§ SOURCE MATERIAL
┌────────

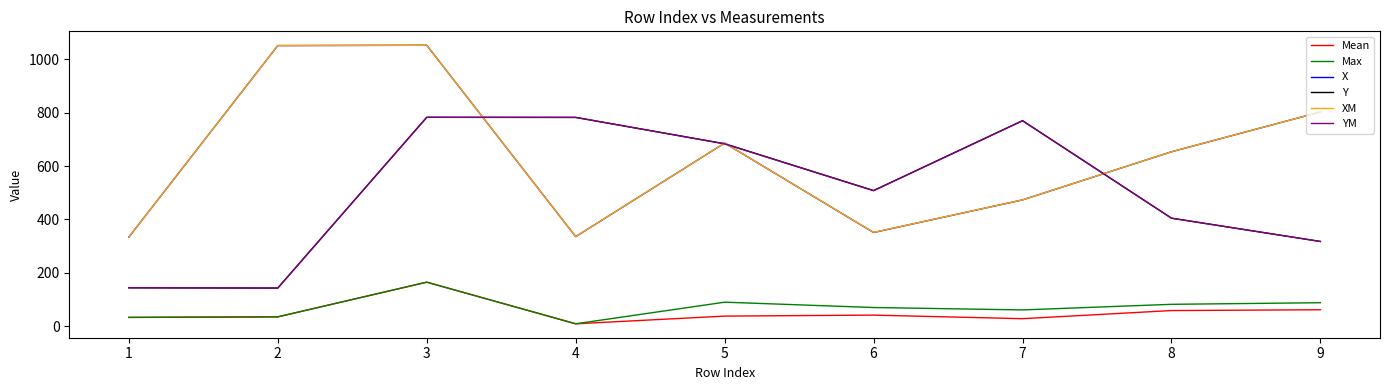

Is the value of YM at 3 greater than the value of XM at 1?

Yes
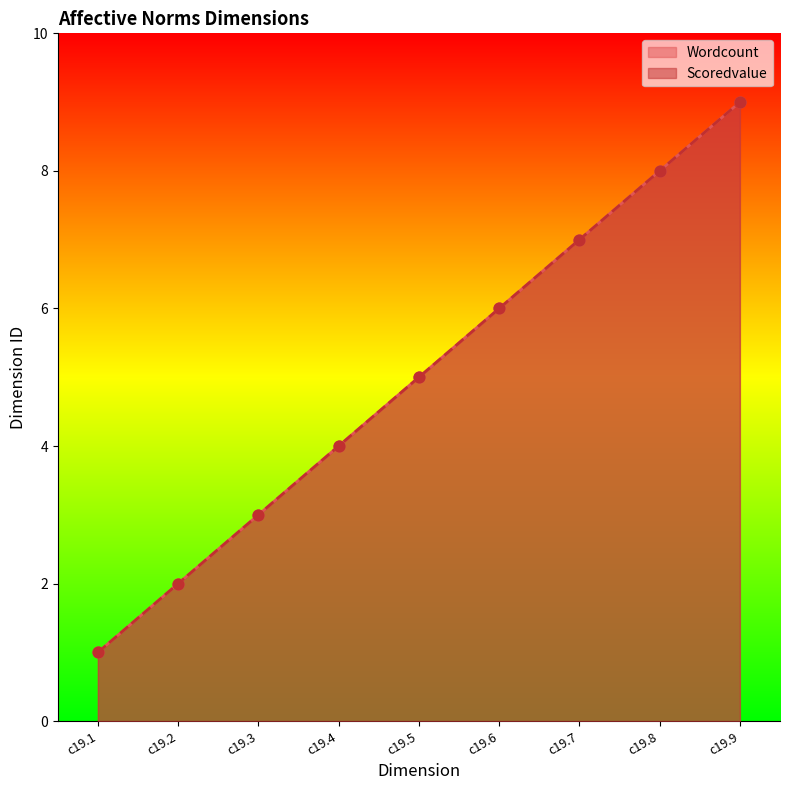

Which series contains the lowest Y value?

Wordcount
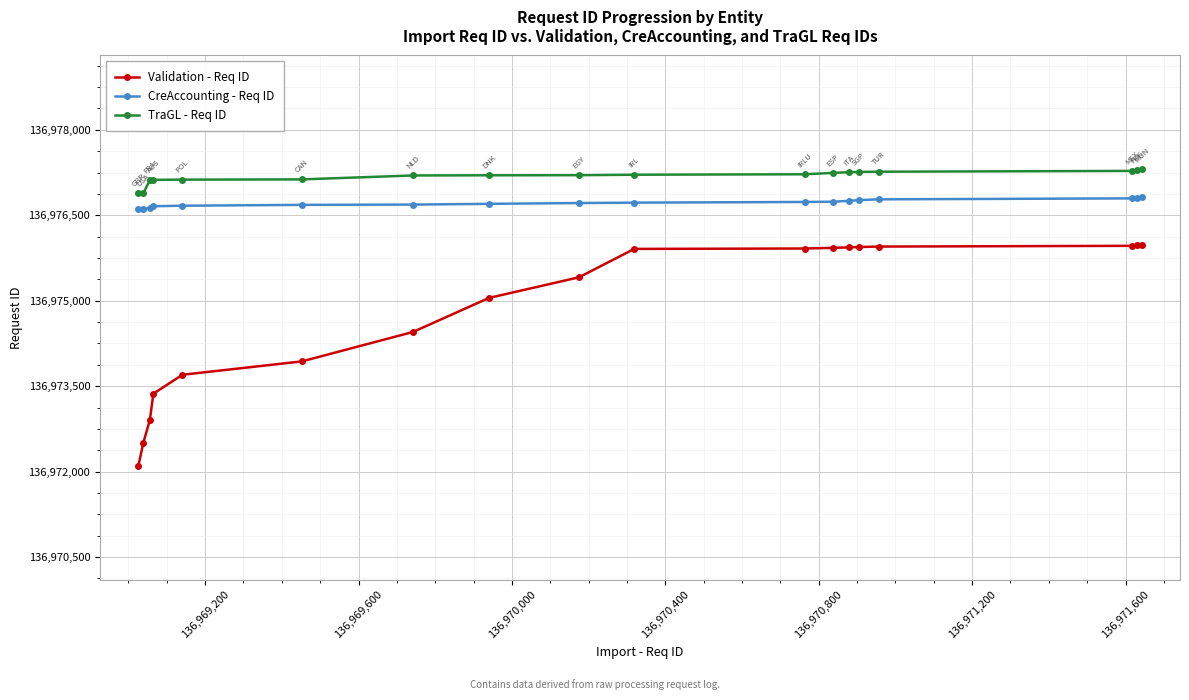

True or false: CreAccounting - Req ID and TraGL - Req ID intersect in this chart.

False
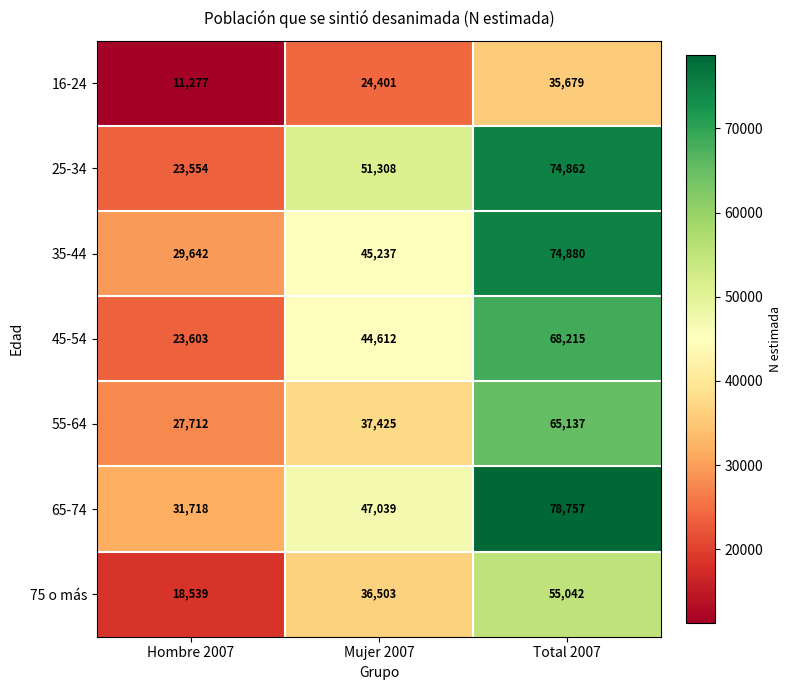

What is the difference between the second highest and minimum values in the 75 o más series?

17964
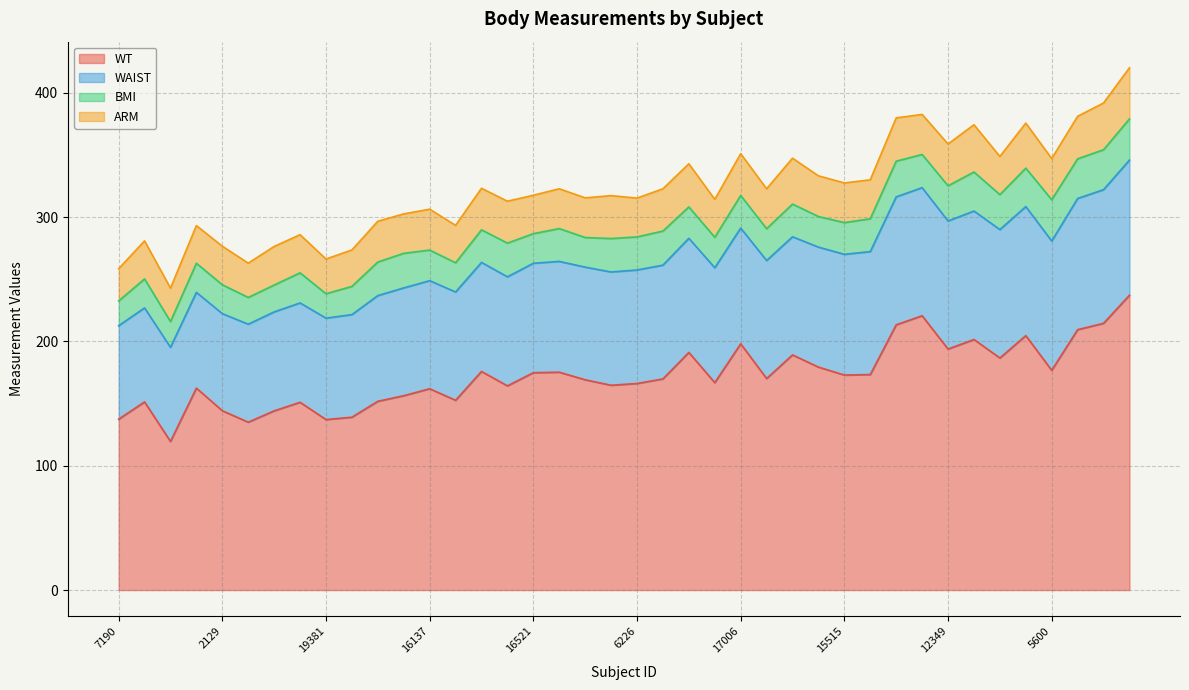

The value of WAIST at 3610 is 26.8. True or false?

False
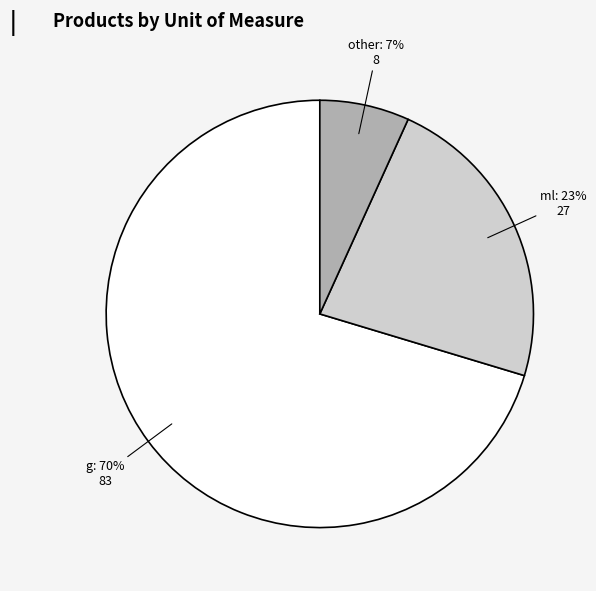

How many slices are in this pie chart?

3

└────────

§ DIRECTIONS FOR THIS TASK
Quote word for word the stretch from the line containing "True or false: CreAccounting" through the end of the entries, leaving the pictures out of your answer.

§ TASK ANSWER
True or false: CreAccounting - Req ID and TraGL - Req ID intersect in this chart.

False

What is the difference between the second highest and minimum values in the 75 o más series?

17964

The value of WAIST at 3610 is 26.8. True or false?

False

How many slices are in this pie chart?

3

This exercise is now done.